3.  STK regulates adaptive immune responses and the progression of autoimmune disease

        In addition to the regulation of macrophage effector functions, there is an emerging role for RTK signaling in regulating the immunomodulatory functions of macrophages.  While simultaneous stimulation of macrophages with MSP and IFN-g with or without LPS has little effect on cytokine production by macrophages, pretreatment of primary peritoneal macrophages with MSP for 2-4 hours results in the complete inhibition of IL-12 production in response to IFN-g and LPS, due to the inhibition of IL-12 p40 expression.  This inhibition appears to result from a block in Stat-1 tyrosine phosphorylation and ICSBP upregulation induced by IFN-g.  IL-12 is a key regulator of IFN-g production by NK and gdT cells in the early stages of an innate immune response, and serves to bridge innate and adaptive immunity by promoting the survival of Th1 cells.  Pretreatment of macrophages with MSP also results in the inhibition of MHC Class II expression in response to both IFN-g and IL-4, and reduced Th1/Th2 differentiation under polarizing conditions in vitro.  In vivo, STK-deficient mice exhibit increased inflammation in a Th1-mediated delayed-type hypersensitivity (DTH) response.  Furthermore, macrophages and dendritic cells from triple-mutant mice for the RTKs Tyro3, Axl and Mer express elevated levels of MHC Class II and the co-stimulatory molecule, B7-2, in response to LPS and produce increased levels of IL-12.   These data suggest that, in addition to regulating innate immune responses, the expression of RTKs on antigen presenting cells may play a key role in modulating T helper cell differentiation and thus regulating acquired immunity.  This work was performed by Amy Morrison and Caleph Wilson.

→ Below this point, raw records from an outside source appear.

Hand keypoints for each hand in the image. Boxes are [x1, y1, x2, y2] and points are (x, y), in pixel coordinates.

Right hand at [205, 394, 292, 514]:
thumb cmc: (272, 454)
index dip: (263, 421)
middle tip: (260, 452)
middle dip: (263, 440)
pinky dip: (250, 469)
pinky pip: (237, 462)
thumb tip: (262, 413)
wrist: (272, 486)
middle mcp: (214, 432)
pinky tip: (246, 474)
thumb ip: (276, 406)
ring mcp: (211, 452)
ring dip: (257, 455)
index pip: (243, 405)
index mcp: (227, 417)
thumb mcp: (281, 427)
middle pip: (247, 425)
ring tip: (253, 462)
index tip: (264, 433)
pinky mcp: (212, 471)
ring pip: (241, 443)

        The signals that regulate macrophage activation and function must be tightly controlled in order to promote immunity to infection, while protecting host tissues from inflammatory damage.  While these cells play a critical role in the host response to infection, macrophages are the primary effector cells in the tissue destruction phase of autoimmunity.  Cytotoxic effector molecules, such as NO, produced by activated macrophages have been implicated in the pathogenesis of organ-specific autoimmunity.  In addition, IL-12 has been shown to play an important role in sustaining autoimmunity in several mouse models, through its ability to mediate the production of IFN-g and favor a Th1 response.  Changes in the threshold of macrophage activation or reduced ability to clear apoptotic cells can predispose mice to autoimmunity.  The STK and Mer family of RTKs represent a new class of signaling molecules involved in the regulation of macrophages.  The expression of these RTKs on distinct populations of macrophages appears to play a role in innate recognition and regulate the threshold for classical macrophage activation.  In the absence of the Mer receptor, mice develop lupus-like autoimmunity, due at least in part to the inability of MER-deficient macrophages to efficiently clear apoptotic cells, while triple mutant Mer/Axl/Tyro3 mice develop a severe lymphoproliferative disorder accompanied by autoimmunity.  While STK-deficient mice do not develop obvious signs of autoimmunity, the absence of STK on an MRL/Lpr background profoundly exacerbates the pathogenesis of disease in these mice.  Due to the ability of RTKs to regulate innate immune recognition, production of cytotoxic effector molecules and T helper cell activation by macrophages, these receptors may provide a novel target for the treatment of a wide range of autoimmune disorders.  This work is being performed by Manujendra Ray.